[Reading text]
Five senators recently sent a letter to the Biden administration urging sanctions on Tobacco International Holdings, a Switzerland-registered business, for their “reported ties to Mexico’s Cártel de Jalisco Nueva Generación (CJNG),” which was sanctioned by the United States for trafficking narcotics and fentanyl. 

The letter states that the CJNG has been generating revenue from the tobacco market in Mexico, which is valued at $4 billion annually. As the opioid epidemic rages, lawmakers are understandably scrambling to choke off the illicit supply of fentanyl. However, they may unwittingly foster demand for an illegal new market when coupled with efforts to ban menthol cigarettes.

For decades, the primary and often unquestioned response to illicit substances in the United States has been prohibition and incarceration — from cannabis to crack cocaine to opioids. As a result, more people are in jail and dying of overdoses, and the drug supply is the most toxic it has ever been. A rational analysis might conclude that policing human behavior is not the answer, but instead, lawmakers are looking to add menthol cigarettes to the growing list of prohibited substances.

Nearly one year ago, the Food and Drug Administration opened public comments on a proposed ban on menthol cigarettes and flavored cigars, and a final decision is expected this year. The agency posits that the answer to reducing menthol cigarette use is to ban them outright.

To their credit, the agency articulates that enforcement of the ban will be focused squarely on manufacturers and distributors. But enforcement happens at the local level, and all 50 states treat the sale and distribution of illicit cigarettes as a serious crime. In 44 states, the crime is classified as a felony. In 37 states, the crime is subject to mandatory minimum sentences. Mere possession is treated as a crime in 37 states.

These efforts will, in reality, overcriminalize another substance that, while unhealthy, should remain in the purview of public health rather than the criminal justice system. Menthol cigarettes are the preferred cigarette product for 18.5 million smokers, nearly half of all smokers in the United States. Halting supply without readily available alternatives to help smokers quit may force millions to pursue innovative, illegal and potentially dangerous ways to meet this need.

Further, enforcement of such measures overburdens the criminal justice system, diverts police resources from higher priority crimes, and increases contacts between police and their communities, often with negative outcomes.

Menthol cigarettes are the preferred product of Black Americans — the most over-policed population in the nation. Aside from government overreach, this patronizing move doesn’t quite affect White Americans who prefer non-menthol cigarettes; those are still being approved for sale. Instead, to save Black lives, the government is criminalizing substances. Again.
[/Reading text]
[Data]
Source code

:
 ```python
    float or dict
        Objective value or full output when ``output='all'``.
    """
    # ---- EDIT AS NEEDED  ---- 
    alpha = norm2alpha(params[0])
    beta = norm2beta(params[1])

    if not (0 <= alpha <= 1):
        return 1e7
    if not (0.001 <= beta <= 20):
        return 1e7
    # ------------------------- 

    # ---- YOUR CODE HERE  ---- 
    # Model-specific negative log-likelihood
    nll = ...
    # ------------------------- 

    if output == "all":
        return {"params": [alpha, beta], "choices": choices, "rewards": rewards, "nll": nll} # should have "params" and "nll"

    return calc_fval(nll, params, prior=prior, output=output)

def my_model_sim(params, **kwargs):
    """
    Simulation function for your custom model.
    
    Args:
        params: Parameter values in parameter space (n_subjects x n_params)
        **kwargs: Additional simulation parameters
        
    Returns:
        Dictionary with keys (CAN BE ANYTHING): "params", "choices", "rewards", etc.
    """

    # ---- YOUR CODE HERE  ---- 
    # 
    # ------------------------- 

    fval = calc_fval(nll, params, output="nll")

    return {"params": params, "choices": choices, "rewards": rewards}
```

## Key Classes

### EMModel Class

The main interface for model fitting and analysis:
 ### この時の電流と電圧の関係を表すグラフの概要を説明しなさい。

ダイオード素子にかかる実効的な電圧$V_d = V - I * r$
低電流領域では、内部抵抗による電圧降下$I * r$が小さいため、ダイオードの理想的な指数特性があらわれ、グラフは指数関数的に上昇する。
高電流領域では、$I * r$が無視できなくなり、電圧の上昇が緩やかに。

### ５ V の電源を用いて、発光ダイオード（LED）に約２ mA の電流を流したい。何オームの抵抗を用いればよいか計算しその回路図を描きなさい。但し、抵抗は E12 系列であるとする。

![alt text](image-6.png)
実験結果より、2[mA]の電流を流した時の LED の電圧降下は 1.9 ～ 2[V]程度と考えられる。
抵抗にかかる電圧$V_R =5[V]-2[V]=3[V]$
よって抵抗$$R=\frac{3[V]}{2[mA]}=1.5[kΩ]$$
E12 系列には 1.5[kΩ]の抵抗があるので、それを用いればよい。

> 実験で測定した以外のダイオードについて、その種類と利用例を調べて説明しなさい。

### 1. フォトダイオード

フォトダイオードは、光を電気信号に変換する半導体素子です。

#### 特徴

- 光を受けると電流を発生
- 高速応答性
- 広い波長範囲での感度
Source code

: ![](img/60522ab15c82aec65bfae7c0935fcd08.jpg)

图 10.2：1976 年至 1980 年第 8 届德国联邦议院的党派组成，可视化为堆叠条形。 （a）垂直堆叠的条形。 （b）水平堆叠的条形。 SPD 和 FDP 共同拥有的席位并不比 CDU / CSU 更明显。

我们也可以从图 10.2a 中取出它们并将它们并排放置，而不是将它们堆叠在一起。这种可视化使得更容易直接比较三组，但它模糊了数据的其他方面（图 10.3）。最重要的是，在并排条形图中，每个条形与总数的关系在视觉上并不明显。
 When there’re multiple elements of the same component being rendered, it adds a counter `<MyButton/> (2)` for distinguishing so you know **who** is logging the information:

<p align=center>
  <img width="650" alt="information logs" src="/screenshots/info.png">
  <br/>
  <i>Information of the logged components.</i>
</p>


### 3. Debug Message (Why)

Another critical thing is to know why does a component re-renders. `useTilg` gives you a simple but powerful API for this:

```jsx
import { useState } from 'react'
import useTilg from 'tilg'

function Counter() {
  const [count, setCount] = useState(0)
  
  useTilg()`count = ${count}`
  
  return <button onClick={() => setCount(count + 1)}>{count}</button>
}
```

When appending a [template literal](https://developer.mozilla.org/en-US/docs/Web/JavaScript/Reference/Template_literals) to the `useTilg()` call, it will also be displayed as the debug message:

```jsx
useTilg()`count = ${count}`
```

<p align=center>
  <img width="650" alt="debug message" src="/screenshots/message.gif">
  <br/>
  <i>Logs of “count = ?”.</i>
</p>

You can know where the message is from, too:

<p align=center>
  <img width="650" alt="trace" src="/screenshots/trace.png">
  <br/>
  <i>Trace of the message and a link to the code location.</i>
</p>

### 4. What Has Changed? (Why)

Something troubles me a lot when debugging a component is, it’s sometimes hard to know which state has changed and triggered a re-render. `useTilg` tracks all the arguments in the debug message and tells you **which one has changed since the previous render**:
[/Data]
### [Assignment 1]
In one to three sentences, explain why the article on the menthol cigarette ban says the FDA's focus on manufacturers and distributors won't keep the ban from becoming a criminal matter.
### [Assignment 2]
Pick up the article on the menthol cigarette ban right after its last sentence and keep it going.

### [Expected answer 1]
Enforcement happens at the local level, and all 50 states treat selling and distributing illicit cigarettes as a serious crime. It is a felony in 44 states, carries mandatory minimum sentences in 37, and in 37 states even possession is a crime.

### [Expected answer 2]
We haven’t learned much about prohibition over the last 100 years. Research has shown that as law enforcement becomes more intense, the potency of prohibited substances and illicit market activities also increases. Take, for example, the recent report by the Multi-Agency Illegal Tobacco Task Force of Massachusetts — the first state to ban flavored tobacco in 2019 — indicating “inspectors and investigators are routinely encountering or seizing menthol cigarettes, originally purchased in surrounding states, and flavored (electronic nicotine delivery system) products and cigars purchased from unlicensed distributors operating both within and outside the commonwealth.” 

The prohibition of flavored tobacco did not reduce demand as policymakers hoped. Should this extend across the nation, it would be unsurprising if the “Cartel del Tabaco” — as many Mexicans refer to it — begins to set its sights on entering the U.S. market.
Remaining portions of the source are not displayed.